D’autres événements d’importance se sont déroulés. De nombreux épisodes probablement liés au dérèglement climatiques ont eu lieu: inondations au printemps en Belgique, en France, en été en Louisiane et une grande partie de la Chine , inondations et incendie aux Etats Unis…
Cet été, le jour du dépassement des ressources renouvelables de la terre en une année a encore avancé. Dans le même temps, on apprend que la production de blé a chuté de 30%, que Lactalis achète le lait an dessous des coûts de production….que le nombre de SDF a augmenté de 50% en 3 ans, qu’au 1er semestre 2016,il y a au 200000 ruptures conventionnelles soit + 13% par rapport à 2015. (elle est où la fameuse rigidité du marché qui nous amené la loi travail?) que la France est championne d’Europe du versement de dividendes (35 milliards d’euros ont été versés dans notre pays aux actionnaires au seul deuxième trimestre 2016). Entre janvier et juillet 2016, les seules entreprises du CAC40 ont accumulé 40 milliards d’euros de profits. En hausse de 4% par rapport à 2015 !
Alors oui ça va mieux ,mais pour qui?
Quelles propositions de réponses, ces questions, avec celles du chômage et des salaires vont elles trouver auprès de nos représentants politiques? L’enfermement dans un débat centré sur l’identitaire et le sécuritaire ou la volonté de voir émerger une société plus juste, plus respectueuse de l’homme et de la nature?
Quels projets seront portés, quelle vision de l’école et de l’EPS vont être défendues en cette année d’élections législative et présidentielle, alors même que des discours sur une alternative scolaire hors de l’Education nationale se développent: il ne serait plus possible de faire évoluer l’éducation dans son carcan institutionnel. De Montessori aux écoles privées, cultuelles ou d’entreprise, les discours oscillent entre une mouvance plus libertaire ,une vision parfois parfaitement rétrograde ou bien encore extrêmement libérale de l’école, jusqu’à certaines formations des enseignants faites par alternance à Créteil et assurées par des sociétés privées. Pour nous, l’Ecole reste l’endroit où nous développons le savoir vivre ensemble ,où nous luttons contre les inégalités. Notre discipline et le sport scolaire , sans vouloir les réduire à cette seule dimension, en sont une bonne illustration.

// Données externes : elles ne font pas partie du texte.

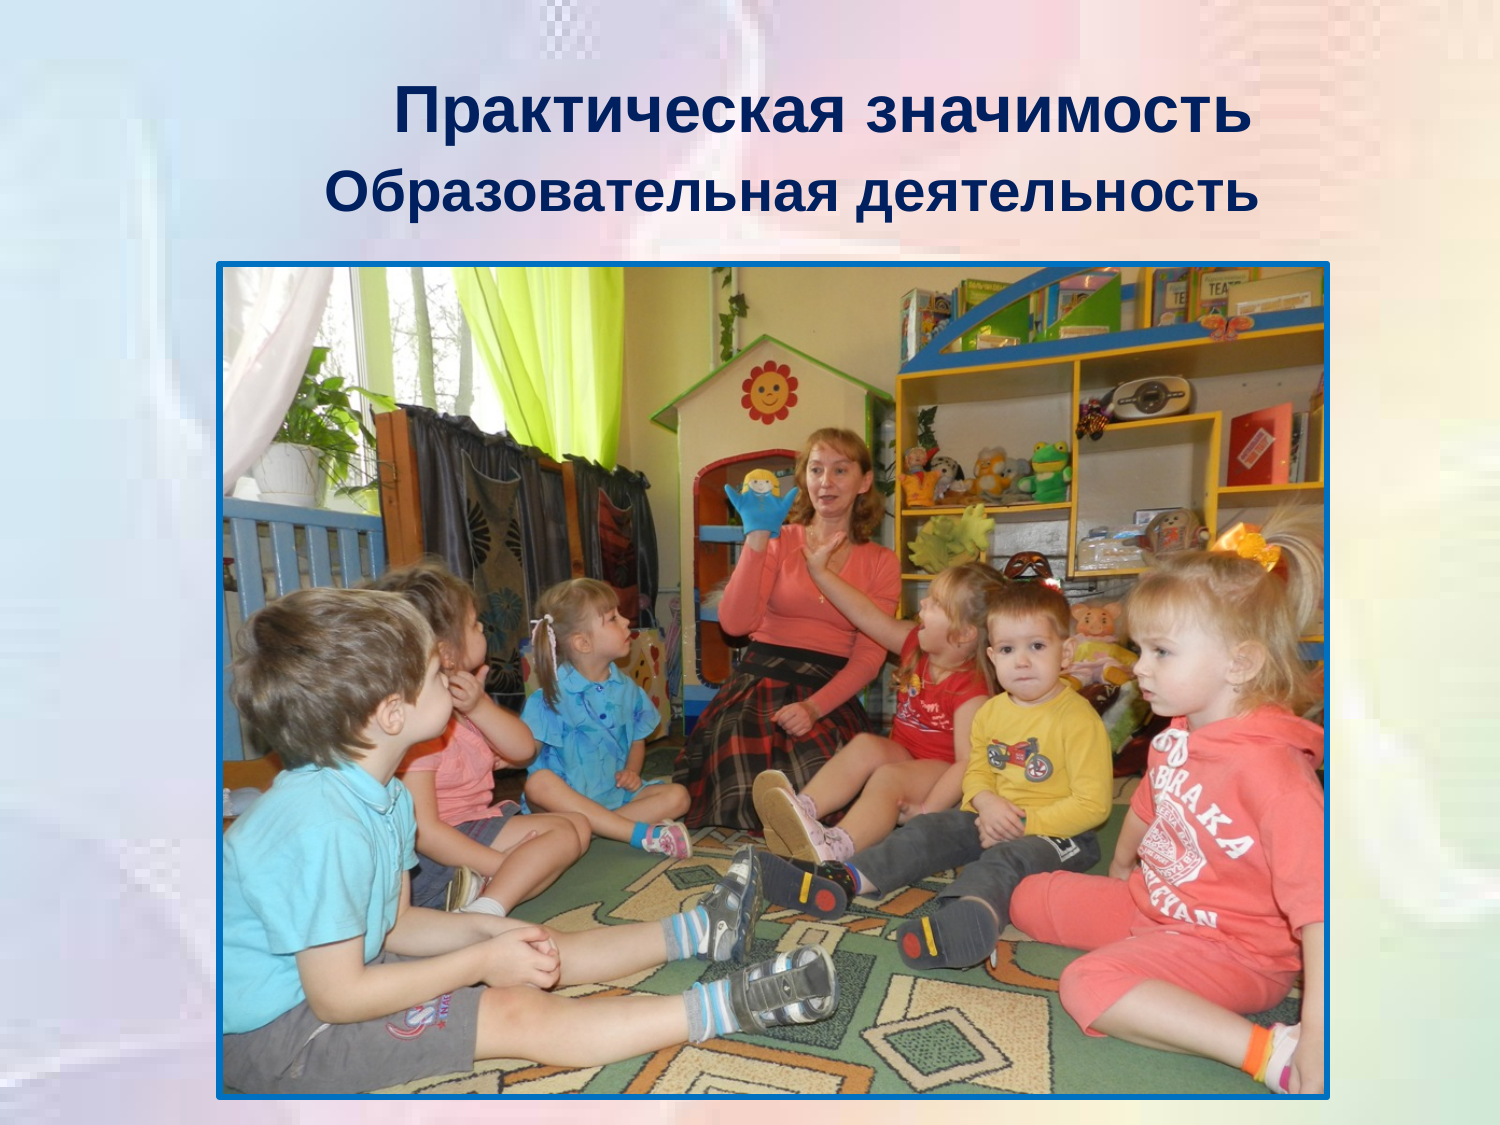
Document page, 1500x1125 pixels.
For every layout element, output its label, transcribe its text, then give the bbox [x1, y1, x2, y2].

text_box Образовательная деятельность [2, 145, 1500, 231]
text_box Практическая значимость [378, 58, 1269, 145]
picture [0, 0, 1500, 1125]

De nombreux enseignants luttent au quotidien pour leurs élèves et développent des initiatives.
Pour cela, nul besoin d’une réforme du collège mal ficelée et appliquée sans discernement dont les seuls effets prévisibles seront le creusement des inégalités.
Il ne faut pas être dupe : avec des programmes scolaires allégés et une EPS que certains voudraient réduire au rôle de « support à EPI », ce sont les élèves les plus fragiles qui paieront les effets de cette réforme. Pour Anne Barrère « les réformes apparaissent comme de nouveaux problème à affronter, de nouvelles tâches à investir, qui prennent du temps, de l’énergie n’ayant parfois pas d’autre sens que l’obéissance à la prescription ». Pour elle, le changement se fait aussi par la bande, de façon invisible « dans un paradoxal demi silence »…
Nous vous invitons à débattre et à faire vivre ces problématiques au cours de cette année scolaire en participant notamment aux deux temps forts que seront notre AG de rentrée et notre congrès académique….Congrès qui verra le bureau se renouveler.